When you activate Migrate DB Pro, you’ll get a new menu option in the Tools section of your admin panel. You have three options.
- Export your database to a file, in a ZIP format. This is useful for backups, or if you are having a problem with automatic sync,
- Pull a database from a remote location and replace your current database,
- or Push your site’s database and replace a remote database with your sites database.
Every person will have their own way of doing things, but typically how I use it is to pull my database from my production server to my local environment. Really that’s because I’m still paranoid, so feel free to experiment with workflows.
Once you define where the database is coming from, and where’s it going, the plugin will automatically transfer it and keep you updated on it’s progress.
How’s It Work?
Once you install Migrate DB Pro on two separate WordPress installs (local/production/staging) you will be provided with a unique API key for both sites. You can access this in the Settings tab of the plugin.
To migrate, go to your remote databases install, copy the API key and paste it into your site’s Connection Info. The process is the same for Push and Pull, the database just moves in different directions.
There are a couple of more options to choose from as well. You can select which tables you want to include or exclude, and exclude spam comments or post revisions from the migration. There is also an option to replace GUIDs, which is useful only if your site has never been live. If you have completed the migration process once already, it is most likely best to uncheck this box.

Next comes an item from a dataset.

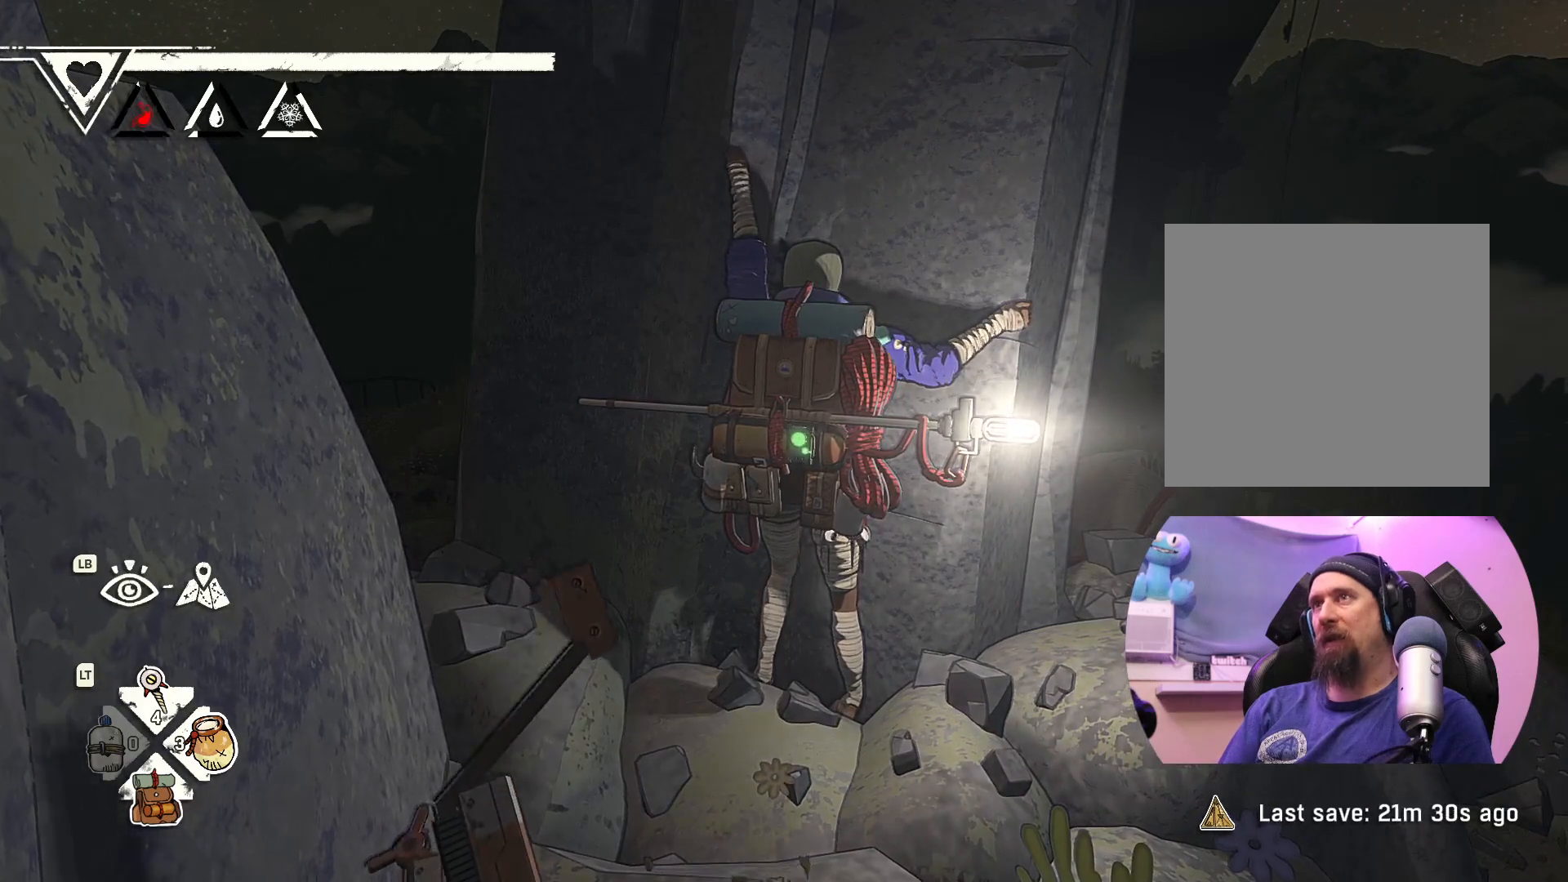
{"buttons": ["X"], "left_stick": "center", "right_stick": "center", "events": [[183, "left_stick", "center"], [367, "X", "down"]]}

After you’re finished with the options, just hit the Migrate DB button and watch the magic happen.
Costs, Caveats, Etc.
There is a free version of WP Migrate DB on the WordPress plugin repository, but it lacks many of the features of the paid version. The free version basically just exports a MySQL database to your local drive with some search and replace, and in my opinion is hardly worth the trouble. If you really want to get the most out of plugin, you’ll have to purchase a license. There are three levels available up to $99 for a developer license, which gives you unlimited sites and priority support for a year. Not a bad deal.
The folks at Delicious Brains update the plugin as often as they need too, patching bugs and the like, but in all honest there’s not much for it to go. It’s already multi-site compatible, simple to use and secure. Still, they send through updates pretty frequently.
As for support, it’s included in the license that you purchase. If you purchase the personal or business license, you’ll get email support, and if you purchase the developer license, you’ll get priority email support. I’ve used the latter, and I got a response quickly, on the same day. The problem was resolved by the end of the day. The developers are fairly active on the WordPress forums as well, but it’s not nearly as quick as email support.
Also note that you’ll have to renew your license each year to keep getting updates. And this is the kind of plugin that you’re really going to want to update, so just be aware that you’ll be paying the license fee yearly.